=== Begin Enclosure ===

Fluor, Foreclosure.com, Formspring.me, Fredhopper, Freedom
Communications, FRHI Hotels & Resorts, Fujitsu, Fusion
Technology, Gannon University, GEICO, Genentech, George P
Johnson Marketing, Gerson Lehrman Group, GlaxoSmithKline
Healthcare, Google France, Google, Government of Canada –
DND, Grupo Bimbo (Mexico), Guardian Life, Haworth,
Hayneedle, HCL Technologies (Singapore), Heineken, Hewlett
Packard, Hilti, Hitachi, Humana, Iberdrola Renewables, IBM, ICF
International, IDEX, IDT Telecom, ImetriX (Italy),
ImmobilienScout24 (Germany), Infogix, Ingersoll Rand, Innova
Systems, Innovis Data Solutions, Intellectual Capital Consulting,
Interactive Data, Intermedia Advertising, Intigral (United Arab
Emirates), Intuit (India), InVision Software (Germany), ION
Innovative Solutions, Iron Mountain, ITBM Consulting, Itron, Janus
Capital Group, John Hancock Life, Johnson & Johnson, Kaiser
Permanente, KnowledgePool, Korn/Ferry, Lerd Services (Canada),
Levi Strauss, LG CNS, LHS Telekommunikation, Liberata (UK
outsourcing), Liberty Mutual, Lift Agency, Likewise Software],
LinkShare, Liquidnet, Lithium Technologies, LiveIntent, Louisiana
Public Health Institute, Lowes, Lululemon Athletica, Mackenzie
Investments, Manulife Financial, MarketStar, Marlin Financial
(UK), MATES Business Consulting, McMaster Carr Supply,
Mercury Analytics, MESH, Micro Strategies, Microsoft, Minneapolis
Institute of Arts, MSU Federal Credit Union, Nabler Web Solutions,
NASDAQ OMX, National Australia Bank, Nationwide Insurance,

=== End Enclosure ===
=== Begin Enclosure ===

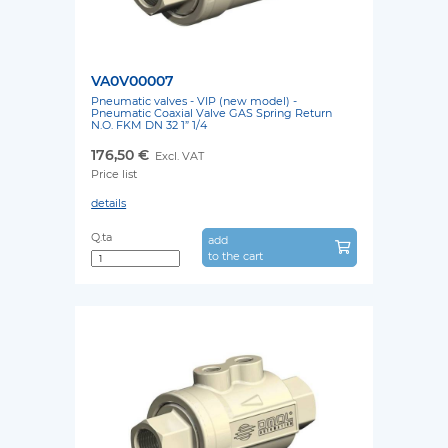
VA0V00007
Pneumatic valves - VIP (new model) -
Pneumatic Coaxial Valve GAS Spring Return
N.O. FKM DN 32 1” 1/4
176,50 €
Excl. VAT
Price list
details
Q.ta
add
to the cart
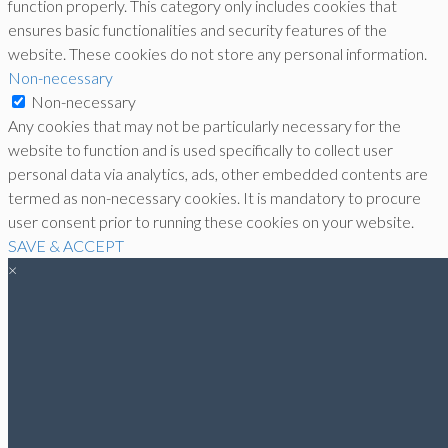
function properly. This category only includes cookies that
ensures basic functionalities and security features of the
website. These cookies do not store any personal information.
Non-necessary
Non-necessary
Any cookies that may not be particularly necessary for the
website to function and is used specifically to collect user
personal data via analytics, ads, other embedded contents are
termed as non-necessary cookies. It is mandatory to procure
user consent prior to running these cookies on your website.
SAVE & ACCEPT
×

=== End Enclosure ===

> _REQUEST_: Scan the records for the word "user". Copy each line where it turns up.

> _SOLUTION FOR THIS TASK_:
website to function and is used specifically to collect user
user consent prior to running these cookies on your website.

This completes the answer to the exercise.